The focus for the coming week is the next yama, brahmacharya, which means “moderation”. As someone who has a vaguely obsessive personality, moderation is not always something that I’m particularly good at, so this should be an interesting week!


DAY 30 : Ahimsa (non-violence/harming) Day 1

This was my first day of Ekhart Yoga’s ten class programme on the yamas and niyamas for beginners with Sandra Carson. Each class focuses on one yama/niyama, and my intention is to work on one per week, so in all the programme will take ten weeks.

The five yamas form the first of the eight limbs of yoga, and the five niyamas the second. “Yama” is defined by Bryant as “abstention” and “niyama” as “observance. The first yama is ahimsa, which translates as non-violence or non-harming. The commentators that Bryant cites identify this as the most important yama, which is at the root of all the others. Those commentators, or the parts of their commentaries that Bryant cites, and indeed Bryant himself, focus very much on non-violence in the context of our relationship with the wider world and its inhabitants. A yogi should not cause physical harm, nor should harm be caused through harsh treatment or words or the incitement of fear.

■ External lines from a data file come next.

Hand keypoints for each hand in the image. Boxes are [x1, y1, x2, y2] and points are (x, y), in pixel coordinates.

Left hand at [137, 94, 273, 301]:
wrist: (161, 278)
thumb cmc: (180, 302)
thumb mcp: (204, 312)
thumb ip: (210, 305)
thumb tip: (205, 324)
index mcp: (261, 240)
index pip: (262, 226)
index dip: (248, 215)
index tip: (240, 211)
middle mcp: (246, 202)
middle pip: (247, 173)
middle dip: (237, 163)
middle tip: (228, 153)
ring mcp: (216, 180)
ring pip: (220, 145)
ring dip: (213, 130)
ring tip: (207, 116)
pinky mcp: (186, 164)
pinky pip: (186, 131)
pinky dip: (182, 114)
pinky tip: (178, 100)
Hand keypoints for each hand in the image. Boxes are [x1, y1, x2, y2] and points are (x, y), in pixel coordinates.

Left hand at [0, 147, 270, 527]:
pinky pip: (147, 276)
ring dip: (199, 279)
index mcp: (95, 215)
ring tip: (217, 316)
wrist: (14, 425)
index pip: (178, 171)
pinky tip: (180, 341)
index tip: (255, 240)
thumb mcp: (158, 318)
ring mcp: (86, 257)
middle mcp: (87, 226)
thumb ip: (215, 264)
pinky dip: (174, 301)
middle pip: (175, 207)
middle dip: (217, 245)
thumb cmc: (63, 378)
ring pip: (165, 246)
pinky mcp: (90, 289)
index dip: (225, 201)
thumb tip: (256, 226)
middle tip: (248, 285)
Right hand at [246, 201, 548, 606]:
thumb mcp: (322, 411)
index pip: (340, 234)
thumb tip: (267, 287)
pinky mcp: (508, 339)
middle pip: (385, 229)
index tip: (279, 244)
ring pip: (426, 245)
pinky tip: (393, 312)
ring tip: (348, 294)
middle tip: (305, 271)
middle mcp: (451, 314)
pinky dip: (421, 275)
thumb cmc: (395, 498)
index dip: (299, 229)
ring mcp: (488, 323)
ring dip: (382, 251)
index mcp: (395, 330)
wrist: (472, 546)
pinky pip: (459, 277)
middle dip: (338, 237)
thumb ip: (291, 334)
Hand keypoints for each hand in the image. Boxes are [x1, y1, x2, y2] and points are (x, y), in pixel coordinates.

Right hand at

There is, however, no mention of something which was a more central focus of today’s practice, which was non-violence towards ourselves. I don’t mean so much in terms of physical harm (although that would obviously come within ahimsa), rather in terms of harmful and negative self-talk. It was repeatedly mentioned during YWA’s Revolution that we can’t be our optimal selves in the world at large unless we’re treating ourselves with kindness and respect. If we’re constantly beating ourselves up, then we’re not in the best frame of mind to serve either ourselves or others. On that basis, practising ahimsa that focuses only on our relationship with others and not on our relationship with ourselves is surely somewhat one-sided.

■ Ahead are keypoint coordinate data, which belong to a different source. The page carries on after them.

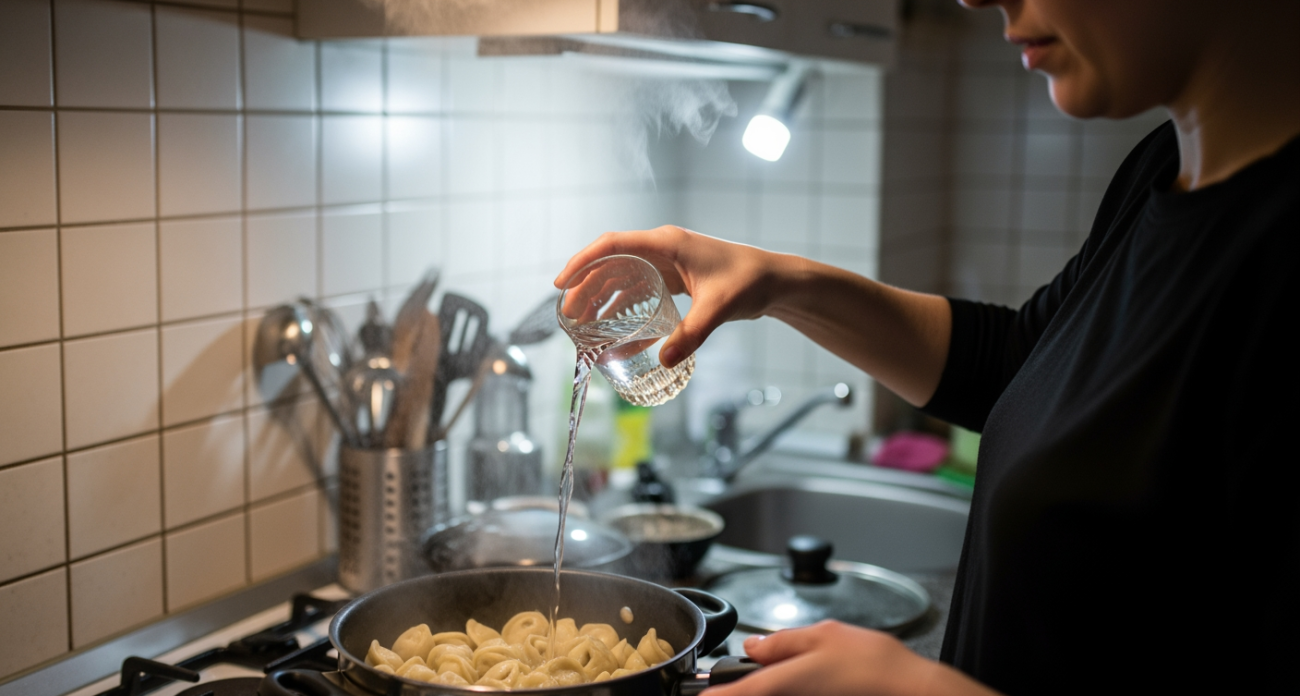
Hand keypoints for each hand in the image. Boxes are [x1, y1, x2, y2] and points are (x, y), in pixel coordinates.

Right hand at [554, 226, 800, 367]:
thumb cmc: (749, 281)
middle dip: (586, 287)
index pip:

A theme throughout the practice was “moving with respect”. On the yoga mat, respecting our body and the limits of our flexibility on any given day are key elements of practising that non-violence in the context of our relationship with ourselves. If we do not have that respect, then we criticise and judge and focus on perceived imperfections, either in how we hold a particular pose or in our body itself. I say “we” here, but obviously I can’t speak for every yoga practitioner. Personally, I find that cultivating that mindset of respect and acceptance starts to shift the direction of my thoughts from their standard negative, critical track.

Physically, this practice wasn’t hugely challenging, but I don’t think every practice has to be. I did miss a common feature of Adriene’s practices, in that she will often incorporate one or more pauses in Child’s Pose to allow the effects of the practice so far to sink in, so I paused this video halfway through for a few moments. I also very much appreciated the relatively long and meditative Savasana at the end.

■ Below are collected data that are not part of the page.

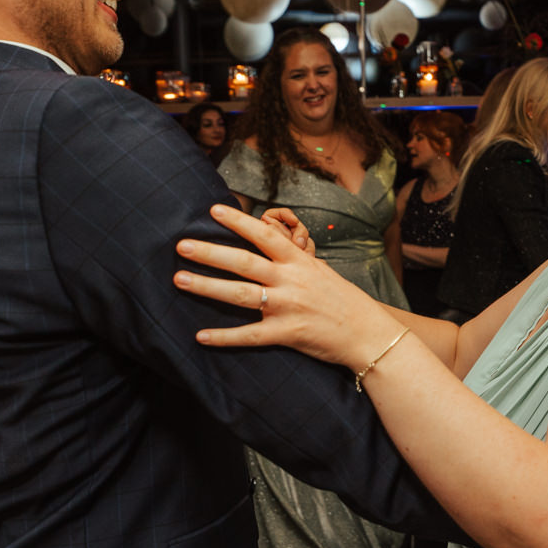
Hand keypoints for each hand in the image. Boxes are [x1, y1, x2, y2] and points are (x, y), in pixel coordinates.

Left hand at [175, 204, 392, 367]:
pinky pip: (250, 336)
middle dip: (210, 252)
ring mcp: (288, 307)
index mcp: (299, 261)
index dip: (238, 221)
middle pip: (243, 262)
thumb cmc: (343, 300)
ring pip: (240, 295)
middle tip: (181, 245)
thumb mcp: (320, 271)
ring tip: (180, 280)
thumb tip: (269, 241)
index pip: (264, 234)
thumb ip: (293, 259)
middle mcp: (291, 280)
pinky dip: (224, 337)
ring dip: (207, 286)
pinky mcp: (287, 333)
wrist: (368, 333)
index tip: (213, 210)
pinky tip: (201, 336)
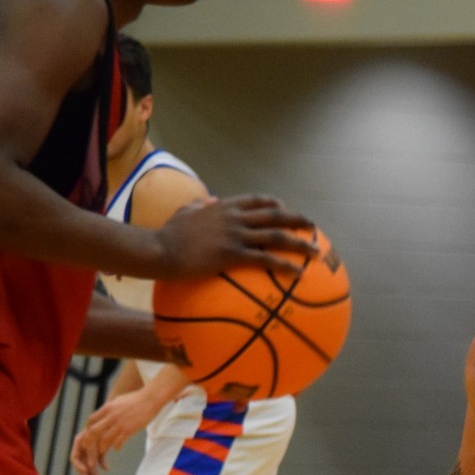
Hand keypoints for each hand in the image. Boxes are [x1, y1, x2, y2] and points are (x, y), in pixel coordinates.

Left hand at [68, 390, 163, 474]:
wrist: (150, 399)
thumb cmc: (136, 398)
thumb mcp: (119, 400)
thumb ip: (110, 407)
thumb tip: (103, 412)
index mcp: (108, 408)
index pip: (91, 420)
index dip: (88, 428)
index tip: (90, 433)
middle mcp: (111, 416)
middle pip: (94, 431)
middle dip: (90, 440)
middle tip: (90, 445)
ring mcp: (120, 424)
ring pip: (105, 439)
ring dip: (103, 447)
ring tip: (103, 450)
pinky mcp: (130, 430)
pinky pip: (119, 442)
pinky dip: (116, 447)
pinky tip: (117, 448)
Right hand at [70, 427, 107, 474]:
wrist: (113, 418)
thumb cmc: (103, 424)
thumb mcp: (96, 434)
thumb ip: (91, 449)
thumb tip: (90, 465)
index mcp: (80, 441)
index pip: (75, 457)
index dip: (79, 466)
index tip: (85, 471)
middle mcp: (84, 446)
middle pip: (81, 463)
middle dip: (84, 473)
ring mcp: (92, 448)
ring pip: (90, 464)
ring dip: (93, 472)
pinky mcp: (100, 449)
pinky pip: (99, 460)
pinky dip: (103, 465)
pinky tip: (107, 469)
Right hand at [154, 194, 317, 279]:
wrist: (158, 249)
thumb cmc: (167, 235)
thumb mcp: (184, 212)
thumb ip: (198, 206)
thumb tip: (206, 201)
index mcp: (224, 207)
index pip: (257, 200)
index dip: (275, 204)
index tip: (286, 210)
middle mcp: (234, 217)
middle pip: (274, 215)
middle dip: (297, 220)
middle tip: (313, 228)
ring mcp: (235, 234)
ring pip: (276, 236)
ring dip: (299, 243)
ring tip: (315, 251)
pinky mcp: (232, 254)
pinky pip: (266, 259)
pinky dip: (285, 265)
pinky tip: (298, 274)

The aim for the rest of the week is to take this concept of ahimsa and try to apply it both on the mat, in terms of cultivating respect while I practice, and off the mat, in terms of how I talk to and treat myself and how I interact with others. There are also various aspects of ahimsa which I think require a little more thought. Does practising ahimsa absolutely require at the least a vegetarian lifestyle (as Bryant and the commentators he cites insist)? Just how much do I instinctively disagree with the apparent karmic aspects of the concept? How do we reconcile practising ahimsa with taking the required strong stand against the ever-more prevalent hatred and intolerance in the world? I hope to have some vaguely articulate thoughts on these questions over the course of the next seven days.